3. Pandangan Biblikal

Pada satu sisi, di dalam Alkitab terdapat banyak pemimpin religius, pemimpin politik, pemimpin bangsa  yang tidak berlatar belakang lingkungan pemimpin, dan juga tidak mewarisi dinasti kepemimpinan, tetapi menjadi pemimpin-pemimpin yang berhasil. Dalam hal ini bisa disebutkan antara lain:

a. YUSUF

Yusuf bertumbuh menjadi dewasa dalam situasi dan kondisi lingkungan yang sangat buruk. Saat beranjak remaja Yusuf dibuang. lalu dijual, kemudian diperbudak, dan selanjutnya dijebloskan ke dalam penjara sebagai seorang narapidana. Tetapi kemudian setelah Yusuf melewati berbagai  situasi dan kondisi yang buruk itu, akhirnya Yusuf menjadi pemimpin yang sangat dihormati dan berhasil di Mesir. Di bawah kepemimpinan Yusuf, rakyat Mesir dapat terhindar dari kematian akibat wabah kelaparan. 

Selanjutnya Firaun berkata kepada Yusuf: “Dengan ini aku melantik engkau menjadi kuasa atas seluruh tanah Mesir.” Lalu Firaun menyuruh menaikkan Yusuf dalam keretanya yang kedua, dan berserulah orang di hadapan Yusuf: “Hormat!” Demikianlah Yusuf dilantik oleh Firaun menjadi kuasa atas seluruh tanah Mesir (Kejadian 41:41-43)

Ada dua pertanyaan penting tentang kepemimpinan Yusuf:

a.  Apakah Yusuf menjadi pemimpin yang berhasil karena ia telah melewati berbagai proses dan pengalaman hidup yang demikian?

            b.

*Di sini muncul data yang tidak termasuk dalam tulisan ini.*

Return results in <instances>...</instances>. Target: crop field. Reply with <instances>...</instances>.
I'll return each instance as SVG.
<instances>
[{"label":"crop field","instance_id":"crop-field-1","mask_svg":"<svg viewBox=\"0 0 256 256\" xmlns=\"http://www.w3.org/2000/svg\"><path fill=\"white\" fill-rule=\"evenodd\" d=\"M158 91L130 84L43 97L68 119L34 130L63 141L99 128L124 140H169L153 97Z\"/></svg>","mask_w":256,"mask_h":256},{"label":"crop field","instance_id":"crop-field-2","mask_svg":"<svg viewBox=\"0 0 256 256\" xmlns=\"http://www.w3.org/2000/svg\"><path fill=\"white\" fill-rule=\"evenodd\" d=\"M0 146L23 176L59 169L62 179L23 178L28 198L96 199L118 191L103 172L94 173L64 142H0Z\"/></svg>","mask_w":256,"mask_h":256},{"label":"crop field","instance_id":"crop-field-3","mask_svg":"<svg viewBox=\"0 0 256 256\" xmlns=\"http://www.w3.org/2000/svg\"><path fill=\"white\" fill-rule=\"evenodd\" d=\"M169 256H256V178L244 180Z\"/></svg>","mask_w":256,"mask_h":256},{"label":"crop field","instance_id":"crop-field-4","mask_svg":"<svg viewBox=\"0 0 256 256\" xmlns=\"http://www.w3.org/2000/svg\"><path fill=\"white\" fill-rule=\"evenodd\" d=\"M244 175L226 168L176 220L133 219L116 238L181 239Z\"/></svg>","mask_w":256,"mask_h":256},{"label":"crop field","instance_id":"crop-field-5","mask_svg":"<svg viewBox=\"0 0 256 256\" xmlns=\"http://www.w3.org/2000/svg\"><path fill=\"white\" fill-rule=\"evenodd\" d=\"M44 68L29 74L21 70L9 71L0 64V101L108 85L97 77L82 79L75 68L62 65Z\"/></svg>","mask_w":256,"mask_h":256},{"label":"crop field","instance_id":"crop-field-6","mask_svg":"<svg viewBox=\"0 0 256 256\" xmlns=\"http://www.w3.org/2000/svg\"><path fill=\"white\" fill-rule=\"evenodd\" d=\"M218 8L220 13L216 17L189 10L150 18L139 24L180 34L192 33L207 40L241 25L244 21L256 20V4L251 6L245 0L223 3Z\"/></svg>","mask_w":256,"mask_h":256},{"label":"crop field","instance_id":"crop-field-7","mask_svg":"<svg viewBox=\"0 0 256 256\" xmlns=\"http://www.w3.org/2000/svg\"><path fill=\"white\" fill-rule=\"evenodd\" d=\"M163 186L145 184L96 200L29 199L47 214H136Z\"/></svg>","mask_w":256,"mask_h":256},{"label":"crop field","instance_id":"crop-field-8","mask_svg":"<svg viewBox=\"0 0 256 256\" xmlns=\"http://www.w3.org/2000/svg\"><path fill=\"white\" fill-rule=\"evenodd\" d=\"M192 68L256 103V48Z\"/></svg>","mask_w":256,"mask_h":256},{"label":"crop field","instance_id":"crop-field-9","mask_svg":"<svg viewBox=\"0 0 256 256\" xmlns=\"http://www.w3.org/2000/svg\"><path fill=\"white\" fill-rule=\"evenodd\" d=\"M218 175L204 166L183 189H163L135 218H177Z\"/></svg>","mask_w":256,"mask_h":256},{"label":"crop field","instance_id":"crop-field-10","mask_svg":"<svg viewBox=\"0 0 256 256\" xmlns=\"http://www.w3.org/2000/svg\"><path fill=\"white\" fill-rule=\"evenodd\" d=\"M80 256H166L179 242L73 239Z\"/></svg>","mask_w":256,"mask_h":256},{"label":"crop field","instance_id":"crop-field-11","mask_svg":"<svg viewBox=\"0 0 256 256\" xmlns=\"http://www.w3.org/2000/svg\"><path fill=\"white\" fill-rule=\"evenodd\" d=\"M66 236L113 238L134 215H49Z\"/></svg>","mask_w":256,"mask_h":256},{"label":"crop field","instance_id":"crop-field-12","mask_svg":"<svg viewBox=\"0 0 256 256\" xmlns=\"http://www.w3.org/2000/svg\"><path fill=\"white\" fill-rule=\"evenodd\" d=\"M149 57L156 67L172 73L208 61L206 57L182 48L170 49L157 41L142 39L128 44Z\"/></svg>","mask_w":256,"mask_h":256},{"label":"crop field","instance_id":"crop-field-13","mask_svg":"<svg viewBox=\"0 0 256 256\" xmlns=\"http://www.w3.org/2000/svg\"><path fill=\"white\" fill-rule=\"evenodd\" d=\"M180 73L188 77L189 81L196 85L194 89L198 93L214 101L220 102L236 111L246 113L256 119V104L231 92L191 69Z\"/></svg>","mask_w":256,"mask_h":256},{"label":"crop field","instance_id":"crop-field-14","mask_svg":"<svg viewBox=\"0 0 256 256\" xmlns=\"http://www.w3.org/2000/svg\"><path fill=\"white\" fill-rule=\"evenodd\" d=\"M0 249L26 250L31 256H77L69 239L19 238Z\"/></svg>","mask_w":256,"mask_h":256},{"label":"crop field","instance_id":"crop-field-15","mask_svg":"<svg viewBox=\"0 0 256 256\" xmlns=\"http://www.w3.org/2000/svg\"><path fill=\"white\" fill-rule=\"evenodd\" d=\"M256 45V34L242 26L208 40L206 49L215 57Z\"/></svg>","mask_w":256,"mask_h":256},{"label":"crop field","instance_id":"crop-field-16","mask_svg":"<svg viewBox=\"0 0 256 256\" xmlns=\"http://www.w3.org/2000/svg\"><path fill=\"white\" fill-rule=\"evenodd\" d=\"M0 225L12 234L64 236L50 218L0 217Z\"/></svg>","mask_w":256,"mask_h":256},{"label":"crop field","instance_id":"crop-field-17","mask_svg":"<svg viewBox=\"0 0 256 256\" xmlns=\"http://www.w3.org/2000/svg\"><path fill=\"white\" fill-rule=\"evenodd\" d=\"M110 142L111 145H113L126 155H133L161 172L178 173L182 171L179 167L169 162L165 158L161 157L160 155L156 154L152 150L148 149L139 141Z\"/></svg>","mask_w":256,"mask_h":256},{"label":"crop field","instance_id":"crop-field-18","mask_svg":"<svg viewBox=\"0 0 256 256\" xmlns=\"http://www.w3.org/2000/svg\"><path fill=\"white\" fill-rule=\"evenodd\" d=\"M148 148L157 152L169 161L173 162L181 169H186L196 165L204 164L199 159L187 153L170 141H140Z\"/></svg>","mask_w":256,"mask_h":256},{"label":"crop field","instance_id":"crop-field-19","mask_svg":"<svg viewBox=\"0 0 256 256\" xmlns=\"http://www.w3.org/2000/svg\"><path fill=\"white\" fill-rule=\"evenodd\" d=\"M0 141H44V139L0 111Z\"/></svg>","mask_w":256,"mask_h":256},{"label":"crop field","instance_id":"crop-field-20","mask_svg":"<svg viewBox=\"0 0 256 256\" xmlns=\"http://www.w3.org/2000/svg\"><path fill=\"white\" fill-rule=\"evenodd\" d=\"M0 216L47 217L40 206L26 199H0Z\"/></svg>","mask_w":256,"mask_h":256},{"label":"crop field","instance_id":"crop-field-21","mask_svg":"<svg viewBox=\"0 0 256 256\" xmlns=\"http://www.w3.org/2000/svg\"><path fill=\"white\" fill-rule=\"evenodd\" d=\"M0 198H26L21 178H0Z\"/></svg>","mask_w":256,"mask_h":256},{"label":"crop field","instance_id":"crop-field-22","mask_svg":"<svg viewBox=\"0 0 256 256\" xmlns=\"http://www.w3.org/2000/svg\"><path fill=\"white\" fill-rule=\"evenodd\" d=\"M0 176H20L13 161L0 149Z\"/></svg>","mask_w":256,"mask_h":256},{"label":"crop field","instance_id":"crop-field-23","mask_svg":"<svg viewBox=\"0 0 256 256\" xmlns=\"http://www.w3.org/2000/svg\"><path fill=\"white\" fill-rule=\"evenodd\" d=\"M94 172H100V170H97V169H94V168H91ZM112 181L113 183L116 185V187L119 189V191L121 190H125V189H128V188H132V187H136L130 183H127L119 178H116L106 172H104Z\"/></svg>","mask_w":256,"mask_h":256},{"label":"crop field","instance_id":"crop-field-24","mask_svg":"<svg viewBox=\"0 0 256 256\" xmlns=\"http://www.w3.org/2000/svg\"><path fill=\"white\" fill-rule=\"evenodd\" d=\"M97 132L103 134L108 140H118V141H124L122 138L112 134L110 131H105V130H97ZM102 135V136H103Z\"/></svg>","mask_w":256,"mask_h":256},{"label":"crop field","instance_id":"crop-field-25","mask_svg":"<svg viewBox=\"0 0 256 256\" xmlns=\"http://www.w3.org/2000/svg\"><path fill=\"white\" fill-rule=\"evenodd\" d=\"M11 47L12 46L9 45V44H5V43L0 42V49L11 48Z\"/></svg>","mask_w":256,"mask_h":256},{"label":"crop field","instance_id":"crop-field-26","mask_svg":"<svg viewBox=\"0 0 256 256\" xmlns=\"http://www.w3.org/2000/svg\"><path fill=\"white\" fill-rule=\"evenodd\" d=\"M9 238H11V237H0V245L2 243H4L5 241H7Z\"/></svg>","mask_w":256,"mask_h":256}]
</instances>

Apakah Yusuf tetap akan menjadi pemimpin yang berhasil jika ia tidak melewati proses dan pengalaman hidup seperti itu?

Jawaban terhadap kedua pertanyaan tersebut tentu akan bersifat interpretasi atau penafsiran yang individualistik. Tetapi secara fakta historis, tidak dapat dibantah bahwa Yusuf menjadi seorang pemimpin bukan karena latar belakang – keturunan – kepemimpinan.  Artinya, Yusuf menjadi seorang pemimpin bukan karena ia mewarisi gen kepemimpinan dari keluarga,  Yusuf menjadi seorang pemimpin bukan pula karena dikondisikan oleh keluarga untuk menjadi pemimpin. Bahwa Yusuf mendapatkan pelajaran dari berbagai proses dan pengalaman hidup yang dilaluinya, hal itu tidak dapat disanggah.

b. PETRUS

Setiap orang Kristen mengetahui persis bahwa Petrus hanyalah seorang nelayan. Alkitab menyebutnya orang biasa dan tidak terpelajar. Kenyataan ini diketahui secara umum oleh masyarakat waktu itu; Ketika sidang itu melihat keberanian Petrus dan Yohanes dan mengetahui, bahwa keduanya orang biasa yang tidak terpelajar, heranlah mereka; dan mereka mengenal keduanya sebagai pengikut Yesus  (Kisah Para Rasul 4:13).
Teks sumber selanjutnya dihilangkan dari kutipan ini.